---------- Listed entries

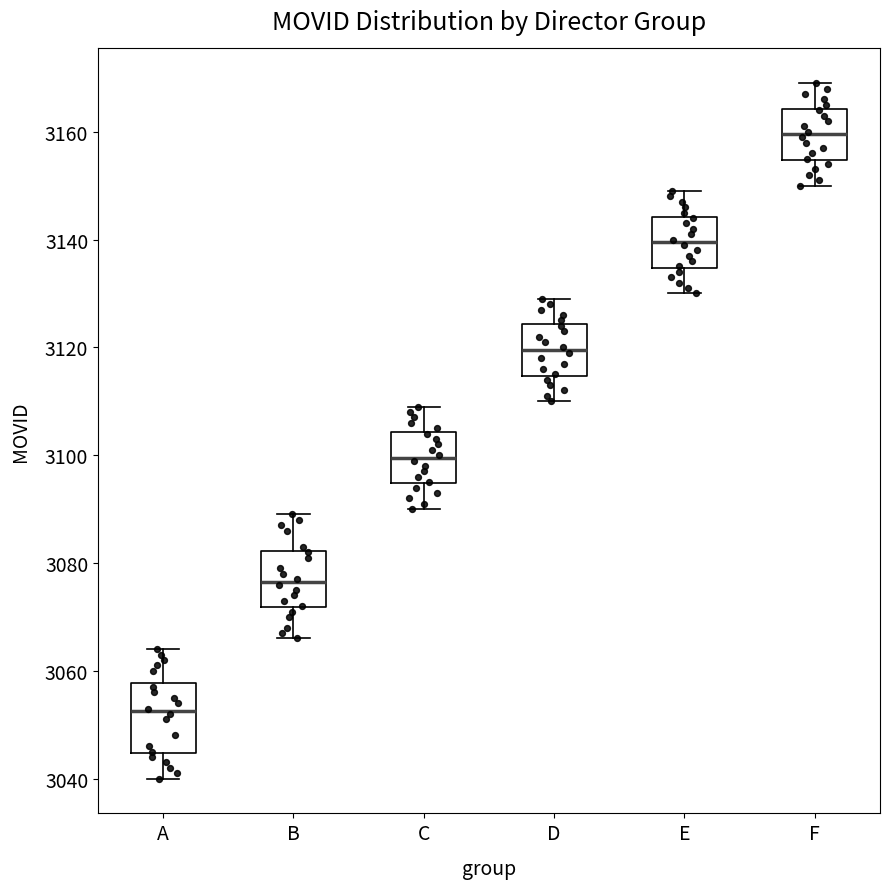

Reading left to right, transcribe this box plot: for each box, give where its median line is, the range the box spans, and where its two whiskers end, as read against the y-axis. The values are not printed on the chart, so give them approximately, as read against the axis.

A: median 3052, box 3044 to 3058, whiskers 3040 to 3064
B: median 3076, box 3072 to 3082, whiskers 3066 to 3090
C: median 3100, box 3094 to 3104, whiskers 3090 to 3110
D: median 3120, box 3114 to 3124, whiskers 3110 to 3130
E: median 3140, box 3134 to 3144, whiskers 3130 to 3150
F: median 3160, box 3154 to 3164, whiskers 3150 to 3170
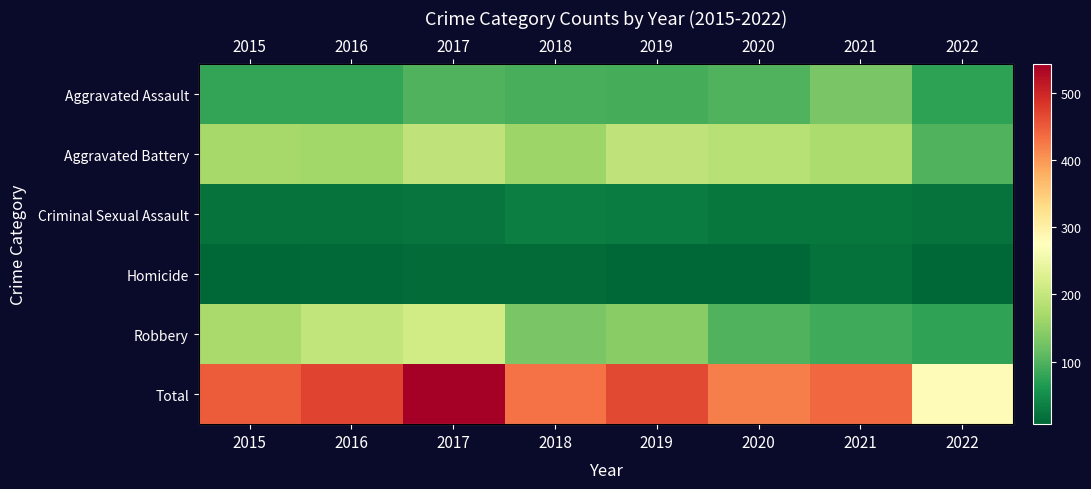

At which category is the sum across all series the highest?

2017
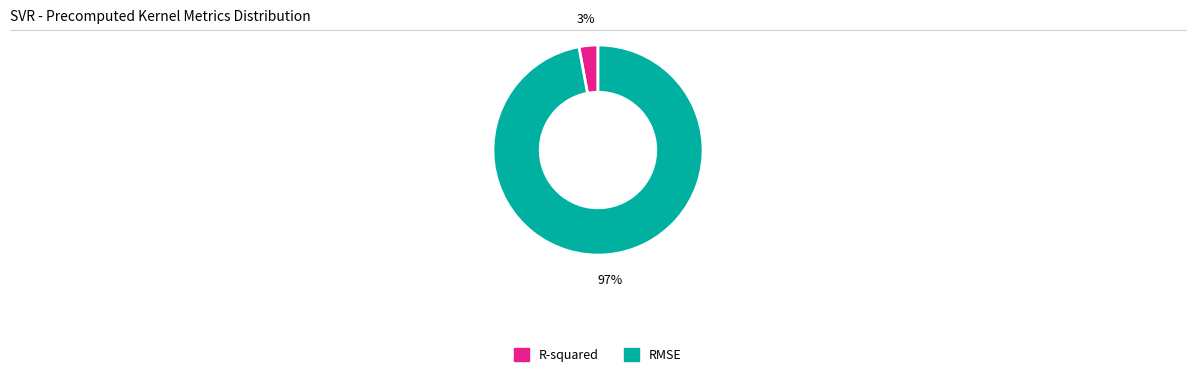

Is there a majority slice in this chart?

Yes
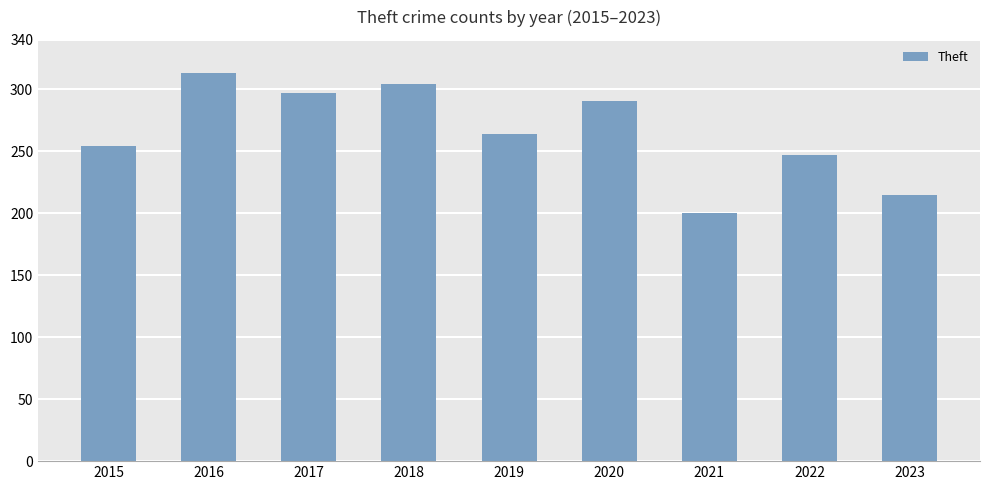

Reading left to right, list all the values displayed in this chart.

2015=254	2016=313	2017=297	2018=304	2019=264	2020=291	2021=200	2022=247	2023=215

--------------------

#### [How to complete this task]
Retype all of the records above character for character, omitting the pictures from your output.

#### [Result of this task]
Reading left to right, transcribe this box plot: for each box, give where its median line is, the range the box spans, and where its two whiskers end, as read against the y-axis. The values are not printed on the chart, so give them approximately, as read against the axis.

A: median 3052, box 3044 to 3058, whiskers 3040 to 3064
B: median 3076, box 3072 to 3082, whiskers 3066 to 3090
C: median 3100, box 3094 to 3104, whiskers 3090 to 3110
D: median 3120, box 3114 to 3124, whiskers 3110 to 3130
E: median 3140, box 3134 to 3144, whiskers 3130 to 3150
F: median 3160, box 3154 to 3164, whiskers 3150 to 3170

At which category is the sum across all series the highest?

2017

Is there a majority slice in this chart?

Yes

Reading left to right, list all the values displayed in this chart.

2015=254	2016=313	2017=297	2018=304	2019=264	2020=291	2021=200	2022=247	2023=215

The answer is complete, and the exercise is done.